Ultraviolet radiation has a profound effect on many processes related to the carbon cycle. It can impede photosynthesis in plants and algae, particularly in phytoplankton, which produces around half of the oxygen in the atmosphere. UV rays can penetrate aquatic environments, although transparency varies. Pure water is transparent to UV rays, so in clear water (e.g.
alpine lakes), much of the upper layer is exposed to UV rays. The primary biological impacts of UV exposure on aquatic ecosystems is the reduction of the rate of photosynthesis. This can have a direct effect on primary productivity and, since different species may differ in their sensitivity to UV exposure, it may eventually affect biodiversity. Research at the SERC Photobiology Laboratory examines the effects of UV rays on many types of planktonic organisms, particularly microalgae in suspension (phytoplankton), as well as on benthic macroalgae (e.g.
seaweed). UV-B radiation can also alter the flowering time and the number of flowers in certain species. Altering flowering time can have a serious impact on plants because the availability of pollinators can be affected later on. Anther walls can absorb more than 98% of incident UV-B radiation and pollen walls contain compounds that absorb UV-B rays.
However, after transfer to the stigma, pollen may be susceptible to UV-B radiation. In populations of desert plants that reproduce sexually, the effects of UV-B radiation on growth and biomass appear to accumulate in subsequent generations that were exposed to UV-B radiation. Therefore, the effects of exposure to UV-B radiation can be amplified. UV radiation is generally affected by changes in stratospheric ozone and global climate change.

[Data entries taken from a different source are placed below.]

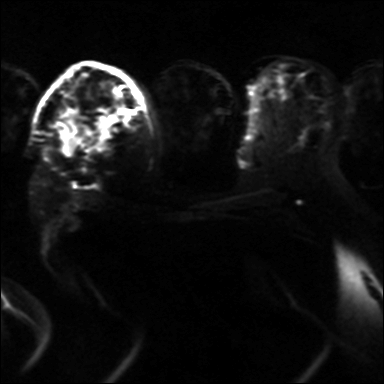
Breast MRI, one axial slice. Slice 22 of 36 in the series (ordered by position). Diffusion-weighted series; image 2 of 4 stored at this slice position (different b-values; order by instance number). 3 T. 384 × 384 image matrix. Female patient.
Structures marked on this image (expert manual segmentation):
- tumour on diffusion-weighted imaging: bounding box [x1, y1, x2, y2] px = [61, 109, 119, 156]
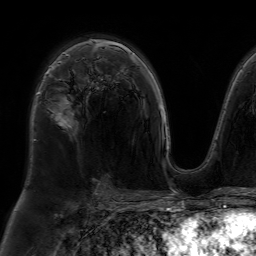
Breast MRI (dynamic contrast-enhanced), one axial slice. Position 46 of 64 along the scan axis. Cropped to one breast. Dynamic contrast-enhanced series, time point 2 of 7 at this slice position (early post-contrast). 1.5 T. TE 4.6 ms, TR 7.2 ms. 2.5 mm slice thickness. 256 × 256 image matrix, field of view 230 × 230 mm. Female patient.
Annotated regions visible in this slice (semi-automatically segmented with operator editing):
- enhancing-tissue mask used for the functional tumour volume (all voxels passing the contrast-enhancement thresholds inside the analysis volume; usually the tumour): box from (x=37, y=53) to (x=70, y=127) px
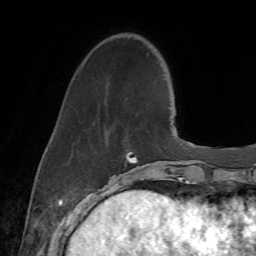
Breast MRI (dynamic contrast-enhanced), one axial slice; position 17 of 72 along the scan axis; cropped to one breast; dynamic contrast-enhanced series, time point 2 of 7 at this slice position (early post-contrast); 1.5 T; TE 4.3 ms, TR 8.7 ms; 2.2 mm slice thickness; 256 × 256 image matrix. Female patient.
Annotated regions visible in this slice (semi-automatic segmentation, software-assisted and operator-edited):
- enhancing-tissue mask used for the functional tumour volume (all voxels passing the contrast-enhancement thresholds inside the analysis volume; usually the tumour): bounding box <112,152,139,178> (left, top, right, bottom; pixels)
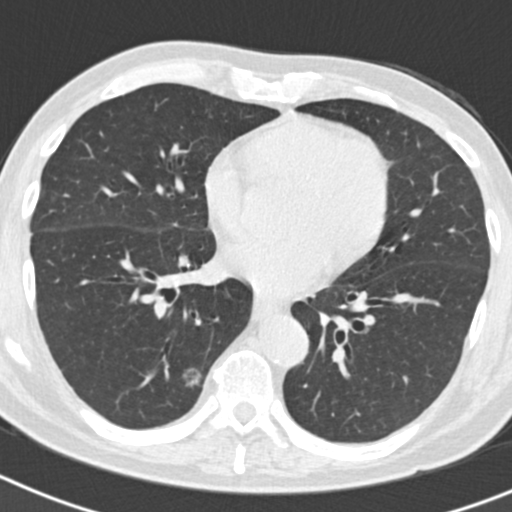
Low-dose screening chest CT, axial slice, second annual screen, lung window (W 1500 / L -600 HU), 2 mm slice thickness, standard (soft-tissue) reconstruction kernel (B30f). Male participant, aged 70 years at enrolment. Current smoker at enrolment.
Lesion marked by an expert reader, bounding box <124,356,209,429> (left, top, right, bottom; pixels). The screening reader recorded 5 non-calcified nodules or masses ≥4 mm on this exam (right lower lobe, right lower lobe, right upper lobe, right upper lobe, left upper lobe); which of them this box marks is not recorded. Official screen result: positive, other. Later outcome: lung cancer diagnosed 622 days after this screen (after the third annual screen) — bronchiolo-alveolar adenocarcinoma, NOS, right lower lobe, poorly differentiated (G3), stage IB (AJCC 6th edition), 30 mm at pathology.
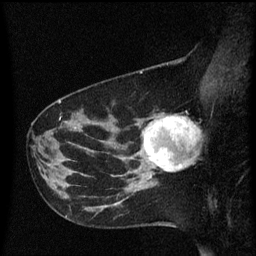
Breast MRI (dynamic contrast-enhanced), one sagittal slice. Slice 21 of 60 in the series (ordered by position). Dynamic contrast-enhanced series, image 2 of 3 at this slice position (ordered by acquisition). 1.5 T. TE 4.2 ms, TR 8.4 ms. 2 mm slice thickness. 256 × 256 image matrix, field of view 200 × 200 mm. Female patient, age 41 years. From the clinical record (not read from this slice): setting: breast cancer imaged before/during neoadjuvant chemotherapy; receptor status: triple-negative.
Outlined on this slice (semi-automatically segmented with operator editing):
- analysis volume of interest (the breast-tissue region the enhancement analysis was run in; not a lesion): box from (x=138, y=114) to (x=199, y=177) px
- tumour enhancement mask (voxels above the 70 % enhancement threshold inside the analysis volume of interest): (x=144, y=118)–(x=196, y=171)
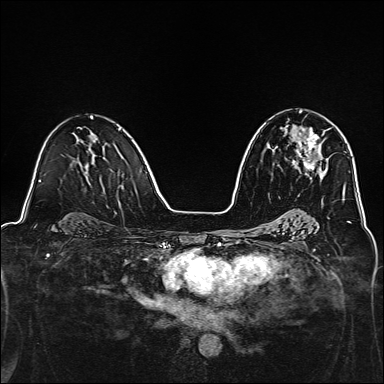
Breast MRI, one axial slice; slice 82 of 160 in the series (ordered by position); dynamic contrast-enhanced series, time point 2 of 7 at this slice position (early post-contrast); 1.5 T; TE 2.4 ms, TR 5.2 ms; 1 mm slice thickness; 384 × 384 image matrix. Female patient.
Annotated regions visible in this slice (semi-automatic segmentation, software-assisted and operator-edited):
- enhancing-tissue mask used for the functional tumour volume (all voxels passing the contrast-enhancement thresholds inside the analysis volume; usually the tumour): bounding box <292,128,330,171> (left, top, right, bottom; pixels)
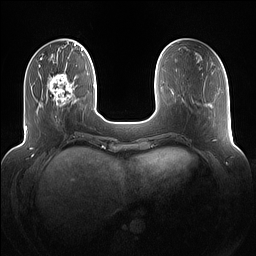
Breast MRI (dynamic contrast-enhanced), one axial slice. Dynamic contrast-enhanced series, time point 2 of 7 at this slice position (early post-contrast). 1.5 T. TE 1.4 ms, TR 5 ms. 1.2 mm slice thickness. 256 × 256 image matrix, field of view 360 × 360 mm. Female patient.
Annotated regions visible in this slice (semi-automatically segmented with operator editing):
- enhancing-tissue mask used for the functional tumour volume (all voxels passing the contrast-enhancement thresholds inside the analysis volume; usually the tumour): bounding box (x1, y1, x2, y2) in pixels: (48, 74, 75, 107)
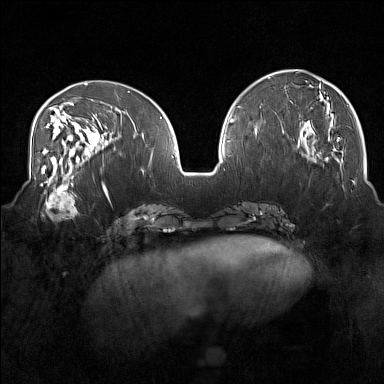
Breast MRI (dynamic contrast-enhanced), one axial slice; slice 60 of 160 in the series (ordered by position); dynamic contrast-enhanced series, time point 2 of 7 at this slice position (early post-contrast); 1.5 T; TE 1.8 ms, TR 5 ms; 1 mm slice thickness; 384 × 384 image matrix, field of view 350 × 350 mm. Female patient.
Outlined on this slice (semi-automatic segmentation, software-assisted and operator-edited):
- enhancing-tissue mask used for the functional tumour volume (all voxels passing the contrast-enhancement thresholds inside the analysis volume; usually the tumour): bounding box (x1, y1, x2, y2) in pixels: (40, 175, 79, 220)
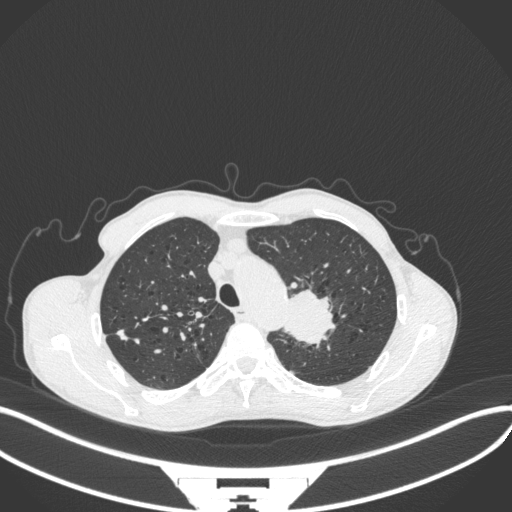
Chest CT, one axial slice; lung window (W 1500 / L -600 HU); 1 mm slice thickness; 512 × 512 image matrix, field of view 400 × 400 mm. Patient: male, 65 years. From the clinical record (not read from this slice): clinical TNM (as recorded): T2b N0 M0; histopathological grade: G2.
Structures marked on this image (rectangle marked by the reading radiologist):
- lung tumour (recorded histology: adenocarcinoma): box from (x=279, y=282) to (x=340, y=344) px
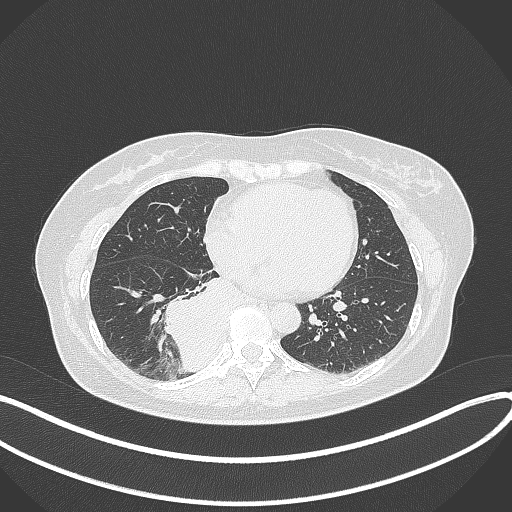
Chest CT, one axial slice; position 133 of 331 along the scan axis; reconstruction kernel B70f; 120 kVp; lung window (W 1500 / L -600 HU); 1 mm slice thickness; 512 × 512 image matrix, field of view 400 × 400 mm. Female patient, age 54 years. Case-level facts recorded for this patient, not image findings: clinical TNM (as recorded): T4 N0 M0.
Annotated regions visible in this slice (bounding box drawn by a radiologist):
- lung tumour (recorded histology: adenocarcinoma): bounding box <158,269,236,370> (left, top, right, bottom; pixels)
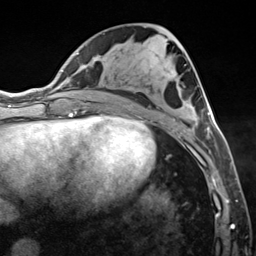
Breast MRI (dynamic contrast-enhanced), one axial slice. Position 63 of 124 along the scan axis. Cropped to one breast. Dynamic contrast-enhanced series, time point 2 of 7 at this slice position (early post-contrast). 3 T. TE 1.8 ms, TR 4.7 ms. 1.3 mm slice thickness. 256 × 256 image matrix. Female patient.
Outlined on this slice (semi-automatically segmented with operator editing):
- enhancing-tissue mask used for the functional tumour volume (all voxels passing the contrast-enhancement thresholds inside the analysis volume; usually the tumour): bounding box (x1, y1, x2, y2) in pixels: (187, 112, 215, 150)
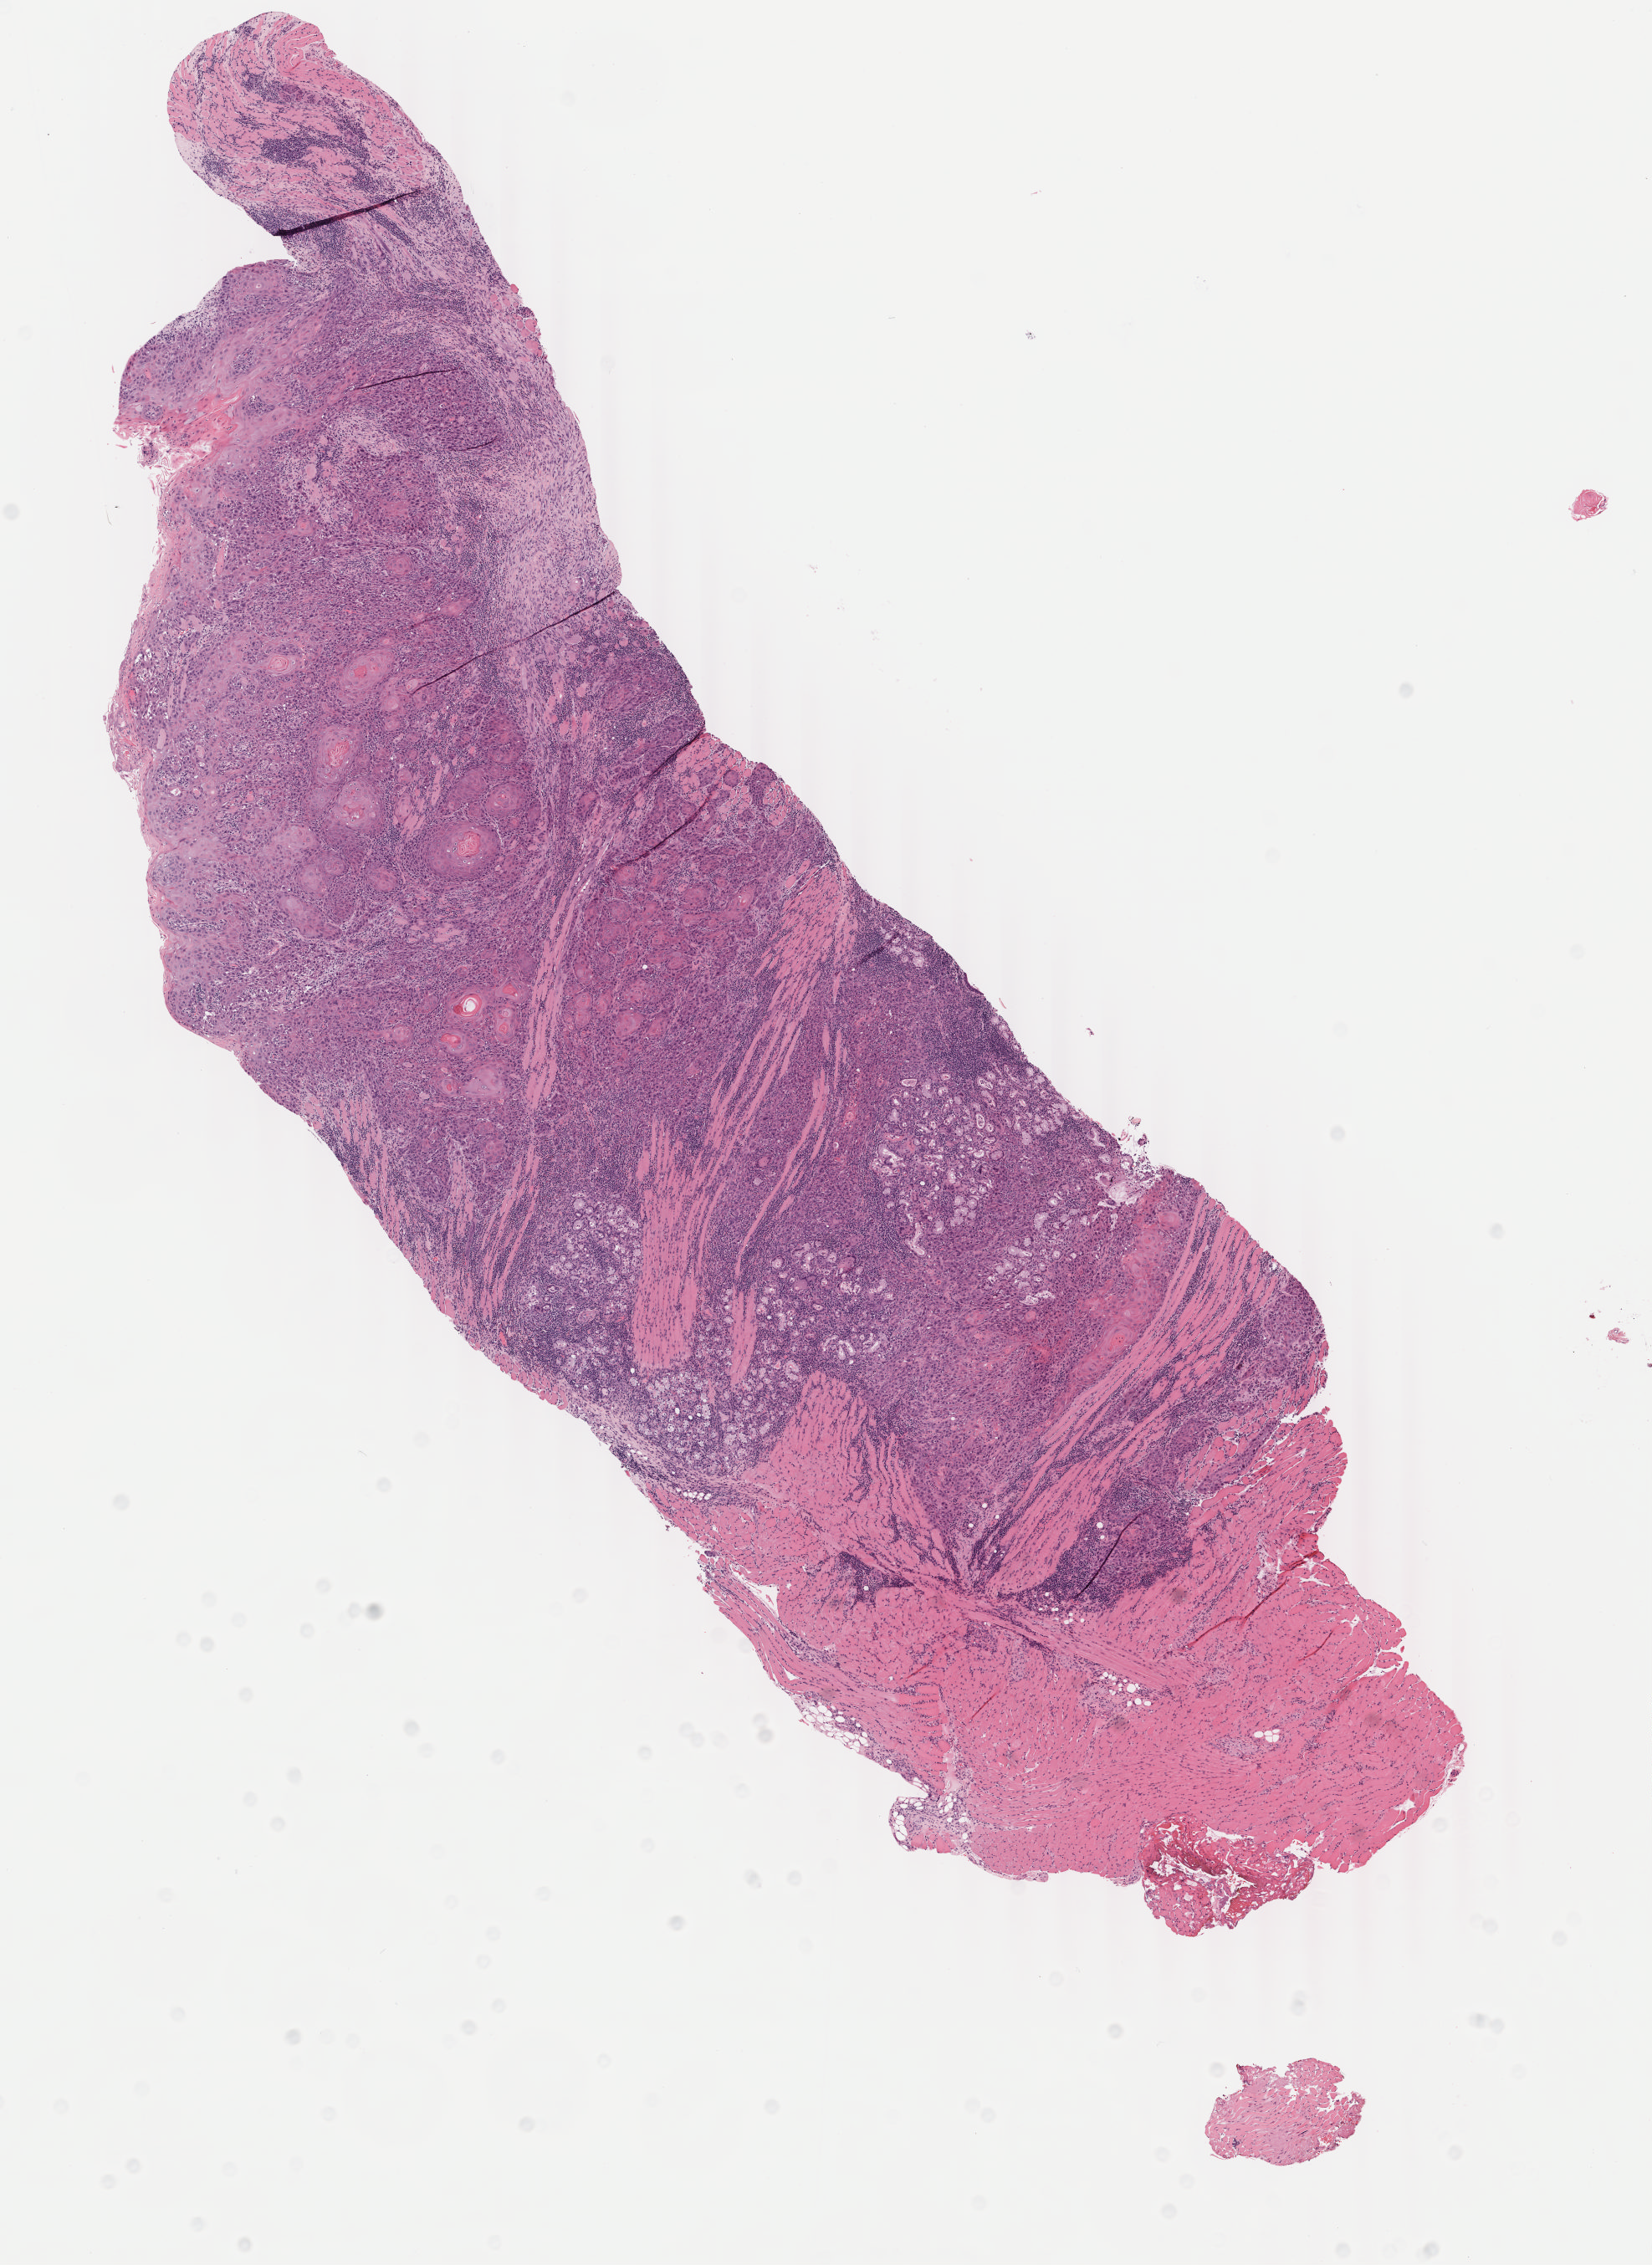
Digitized Hematoxylin and eosin (H&E) stained tissue section (whole slide) — whole scanned area (about 7.9 x 10.8 mm) shown as a low-resolution overview. Formalin-fixed paraffin-embedded (FFPE) diagnostic section. Head and neck, primary tumour sample. Female patient; age at initial diagnosis 35 years. Histologic grade: G2 (moderately differentiated).
* diagnosis: Squamous cell carcinoma, keratinizing, NOS (tongue, NOS)
* AJCC pathologic stage: IVA (7th edition)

The decrease in stratospheric ozone allows more UVB rays (the most harmful and most common type of UV) to reach the Earth's surface. On the other hand, increased cloud cover, pollution, dust, wildfire smoke, and other particles carried by air and water related to climate change decrease the penetration of ultraviolet light.The National Meteorological Services' UV Index predicts the next day's UV radiation levels on a scale of 1 to 11+. Although molecular analyses of skin cancers have identified key somatic changes in several genes, it remains largely unknown if UV radiation caused these changes, how or to what extent, with the notable exception of mutations in the p53 tumor-suppressing genes of skin carcinomas, which show a clear UV signature. Preventing the negative health effects of UV rays includes a dual policy approach, with the objective of reducing UV radiation itself, on one hand, and increasing awareness of the health risks derived from exposure to UV rays, on the other hand. The intensity of solar UV light decreases rapidly with depth in the atmosphere due to absorption and dispersion by atmospheric gases while numerical density of O2 molecules decreases exponentially with height. This web page provides daily UV Index data in map and text form for major cities in the United States and shows frequently asked questions about the UV index as well as maps of current and expected UV levels in the United States. It is important to understand how ultraviolet light affects our environment so that we can take steps to protect it from further damage.
Ultraviolet light has been linked to a number of environmental issues such as reduced photosynthesis rates in plants and algae, altered flowering times and numbers of flowers in certain species, increased risk for skin cancer due to decreased stratospheric ozone levels, and decreased penetration due to increased cloud cover and air pollution. We must take steps to reduce our exposure to ultraviolet light by using sunscreen when outdoors for extended periods of time and wearing protective clothing when possible. We must also take steps to reduce air pollution levels so that ultraviolet light can penetrate deeper into our atmosphere. Finally, we must continue to monitor ultraviolet light levels so that we can take appropriate action if necessary.